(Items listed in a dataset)
+ + + + +

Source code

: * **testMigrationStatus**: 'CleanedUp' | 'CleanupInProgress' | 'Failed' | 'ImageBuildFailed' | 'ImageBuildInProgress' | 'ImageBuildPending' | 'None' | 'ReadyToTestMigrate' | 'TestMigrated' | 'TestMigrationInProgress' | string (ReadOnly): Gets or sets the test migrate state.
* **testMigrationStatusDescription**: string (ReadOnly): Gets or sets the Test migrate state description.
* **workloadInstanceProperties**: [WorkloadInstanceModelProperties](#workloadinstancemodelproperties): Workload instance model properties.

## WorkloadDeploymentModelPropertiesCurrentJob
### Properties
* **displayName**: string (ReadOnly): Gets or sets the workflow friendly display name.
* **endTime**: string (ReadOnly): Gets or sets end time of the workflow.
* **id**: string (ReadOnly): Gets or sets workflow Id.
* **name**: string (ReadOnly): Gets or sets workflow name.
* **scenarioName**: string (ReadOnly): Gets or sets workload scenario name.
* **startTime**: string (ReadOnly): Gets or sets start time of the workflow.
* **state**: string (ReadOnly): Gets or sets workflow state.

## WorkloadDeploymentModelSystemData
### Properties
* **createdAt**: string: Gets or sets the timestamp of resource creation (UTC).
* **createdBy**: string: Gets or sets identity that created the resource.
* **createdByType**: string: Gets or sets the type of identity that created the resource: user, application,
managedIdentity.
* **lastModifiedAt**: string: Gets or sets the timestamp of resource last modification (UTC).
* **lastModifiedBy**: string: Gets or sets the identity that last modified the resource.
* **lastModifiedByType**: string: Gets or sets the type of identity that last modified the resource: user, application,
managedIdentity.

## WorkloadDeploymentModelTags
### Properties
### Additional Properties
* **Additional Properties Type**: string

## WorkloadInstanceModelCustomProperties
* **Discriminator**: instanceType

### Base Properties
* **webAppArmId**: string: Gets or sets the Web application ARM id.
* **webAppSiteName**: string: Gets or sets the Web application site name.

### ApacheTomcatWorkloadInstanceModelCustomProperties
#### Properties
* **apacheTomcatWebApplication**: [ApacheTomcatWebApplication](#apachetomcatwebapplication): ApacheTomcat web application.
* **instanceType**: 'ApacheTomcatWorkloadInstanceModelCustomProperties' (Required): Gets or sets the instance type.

+ + + + +

Problem: Take the lines above from the first through the one containing "friendly display name." and reproduce them exactly; include nothing else.

Result of this exercise:
Source code

: * **testMigrationStatus**: 'CleanedUp' | 'CleanupInProgress' | 'Failed' | 'ImageBuildFailed' | 'ImageBuildInProgress' | 'ImageBuildPending' | 'None' | 'ReadyToTestMigrate' | 'TestMigrated' | 'TestMigrationInProgress' | string (ReadOnly): Gets or sets the test migrate state.
* **testMigrationStatusDescription**: string (ReadOnly): Gets or sets the Test migrate state description.
* **workloadInstanceProperties**: [WorkloadInstanceModelProperties](#workloadinstancemodelproperties): Workload instance model properties.

## WorkloadDeploymentModelPropertiesCurrentJob
### Properties
* **displayName**: string (ReadOnly): Gets or sets the workflow friendly display name.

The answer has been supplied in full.